With 3D printing, metals are catching up to plastics.

More metals are being certified for use in metal 3D printers. Metal printers also are coming into play for industrial uses, particularly in aerospace and medical.

“As the metal additive manufacturing technologies become more affordable, reliable and abundant in the supply chain, companies can take advantage of the additional mechanical properties AM metals provide—thus ushering in the next wave of AM applications,” said Bill Macy, principal of Macy Consulting Inc. (St. Peters, MO).SLM

In December, General Electric began production of 3D printed fuel nozzle interiors at a plant in Auburn, AL. Airbus has conducted test flights of a plane with a 3D printed titanium bracket.

Macy said both metals and polymers will have their place in 3D printing while metals are providing more options for users of 3D printing equipment.

Some metal 3D printing machines attracting industry attention:

SLM 280HL from SLM Solutions: The selective laser melting system machine can be equipped two lasers. The company said the machine’s software “supports a production-oriented data preparation for specific applications and highly optimized building processes.”

What to work on.
[1] Translate this sentence from the text on metal 3D printing into Spanish: "Airbus has conducted test flights of a plane with a 3D printed titanium bracket."
[2] According to the text on metal 3D printing, where did General Electric begin producing 3D printed fuel nozzle interiors?
[3] Which companies are named in the text on metal 3D printing?

(Excerpts from a dataset)
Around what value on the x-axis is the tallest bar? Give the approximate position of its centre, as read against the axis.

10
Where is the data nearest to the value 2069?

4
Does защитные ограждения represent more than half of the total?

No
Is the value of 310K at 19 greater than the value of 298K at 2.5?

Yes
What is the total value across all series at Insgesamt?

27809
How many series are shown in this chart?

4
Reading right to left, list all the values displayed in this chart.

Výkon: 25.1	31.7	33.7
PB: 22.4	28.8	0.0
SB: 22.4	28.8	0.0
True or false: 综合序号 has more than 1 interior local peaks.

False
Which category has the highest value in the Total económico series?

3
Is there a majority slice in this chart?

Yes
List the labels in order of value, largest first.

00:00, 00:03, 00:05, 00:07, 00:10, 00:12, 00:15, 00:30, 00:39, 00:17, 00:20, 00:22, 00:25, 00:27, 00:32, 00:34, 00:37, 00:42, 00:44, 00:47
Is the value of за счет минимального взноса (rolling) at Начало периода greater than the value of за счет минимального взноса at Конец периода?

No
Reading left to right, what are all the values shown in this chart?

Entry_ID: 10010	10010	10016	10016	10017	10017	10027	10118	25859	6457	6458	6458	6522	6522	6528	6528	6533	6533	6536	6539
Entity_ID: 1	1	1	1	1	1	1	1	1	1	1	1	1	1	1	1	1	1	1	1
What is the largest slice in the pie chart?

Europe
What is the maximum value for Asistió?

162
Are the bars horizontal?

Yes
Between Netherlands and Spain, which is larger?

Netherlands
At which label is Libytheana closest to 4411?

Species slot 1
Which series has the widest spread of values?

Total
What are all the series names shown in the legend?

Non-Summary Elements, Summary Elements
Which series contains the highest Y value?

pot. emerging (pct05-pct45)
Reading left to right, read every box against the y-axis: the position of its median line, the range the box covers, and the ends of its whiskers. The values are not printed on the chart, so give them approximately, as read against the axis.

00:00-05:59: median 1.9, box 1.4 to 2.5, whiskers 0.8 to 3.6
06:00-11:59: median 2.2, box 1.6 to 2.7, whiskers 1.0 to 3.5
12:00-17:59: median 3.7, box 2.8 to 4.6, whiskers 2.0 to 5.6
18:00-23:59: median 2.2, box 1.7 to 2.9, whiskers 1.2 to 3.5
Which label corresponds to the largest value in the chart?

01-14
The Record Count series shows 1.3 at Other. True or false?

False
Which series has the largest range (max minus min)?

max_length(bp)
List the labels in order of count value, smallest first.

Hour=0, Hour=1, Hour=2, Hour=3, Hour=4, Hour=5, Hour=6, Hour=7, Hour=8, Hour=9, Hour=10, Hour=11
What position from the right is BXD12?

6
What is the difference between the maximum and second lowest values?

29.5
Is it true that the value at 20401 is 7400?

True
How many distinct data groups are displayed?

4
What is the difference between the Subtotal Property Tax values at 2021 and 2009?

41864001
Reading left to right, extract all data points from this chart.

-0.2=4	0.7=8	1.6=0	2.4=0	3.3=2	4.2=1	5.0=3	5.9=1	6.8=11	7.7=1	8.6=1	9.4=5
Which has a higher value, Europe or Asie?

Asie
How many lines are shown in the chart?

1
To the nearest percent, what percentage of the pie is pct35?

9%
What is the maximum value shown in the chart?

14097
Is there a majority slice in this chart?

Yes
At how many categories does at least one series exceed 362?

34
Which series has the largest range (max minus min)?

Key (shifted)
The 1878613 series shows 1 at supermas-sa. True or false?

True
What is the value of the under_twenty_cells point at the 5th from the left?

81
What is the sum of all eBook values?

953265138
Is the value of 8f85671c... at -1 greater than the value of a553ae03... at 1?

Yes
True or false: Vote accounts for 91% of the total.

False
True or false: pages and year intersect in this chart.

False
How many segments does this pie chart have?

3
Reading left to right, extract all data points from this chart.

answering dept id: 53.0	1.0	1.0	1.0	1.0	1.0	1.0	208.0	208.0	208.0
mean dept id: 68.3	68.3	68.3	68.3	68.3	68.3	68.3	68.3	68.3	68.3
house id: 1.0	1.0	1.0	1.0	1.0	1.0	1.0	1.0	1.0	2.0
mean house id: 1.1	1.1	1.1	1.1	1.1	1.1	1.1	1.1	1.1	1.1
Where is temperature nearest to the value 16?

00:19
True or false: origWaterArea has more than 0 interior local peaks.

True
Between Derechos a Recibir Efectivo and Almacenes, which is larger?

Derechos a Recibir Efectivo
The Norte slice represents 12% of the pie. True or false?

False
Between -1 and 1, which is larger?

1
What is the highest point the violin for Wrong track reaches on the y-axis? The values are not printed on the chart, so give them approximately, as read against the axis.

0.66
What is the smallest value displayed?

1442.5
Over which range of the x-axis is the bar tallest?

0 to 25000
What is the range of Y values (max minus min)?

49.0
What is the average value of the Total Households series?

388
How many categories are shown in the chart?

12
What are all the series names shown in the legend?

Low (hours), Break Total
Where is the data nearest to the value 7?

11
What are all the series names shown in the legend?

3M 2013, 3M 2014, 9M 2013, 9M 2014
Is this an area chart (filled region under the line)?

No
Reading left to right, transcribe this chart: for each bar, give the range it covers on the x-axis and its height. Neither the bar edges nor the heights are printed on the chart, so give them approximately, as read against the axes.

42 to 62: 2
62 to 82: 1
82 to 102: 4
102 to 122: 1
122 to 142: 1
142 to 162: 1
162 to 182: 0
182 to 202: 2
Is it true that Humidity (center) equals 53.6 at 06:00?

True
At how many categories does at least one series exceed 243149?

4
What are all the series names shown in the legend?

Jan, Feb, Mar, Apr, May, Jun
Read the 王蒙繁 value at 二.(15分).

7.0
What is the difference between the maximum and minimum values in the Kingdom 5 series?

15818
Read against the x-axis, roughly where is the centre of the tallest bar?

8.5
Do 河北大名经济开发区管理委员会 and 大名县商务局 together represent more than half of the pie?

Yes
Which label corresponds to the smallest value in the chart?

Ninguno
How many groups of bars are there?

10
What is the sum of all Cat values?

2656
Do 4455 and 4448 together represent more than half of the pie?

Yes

Solutions for each task.
[1] Airbus ha realizado vuelos de prueba de un avión con un soporte de titanio impreso en 3D.

[2] At a plant in Auburn, AL.

[3]
General Electric
Airbus
Macy Consulting Inc.
SLM Solutions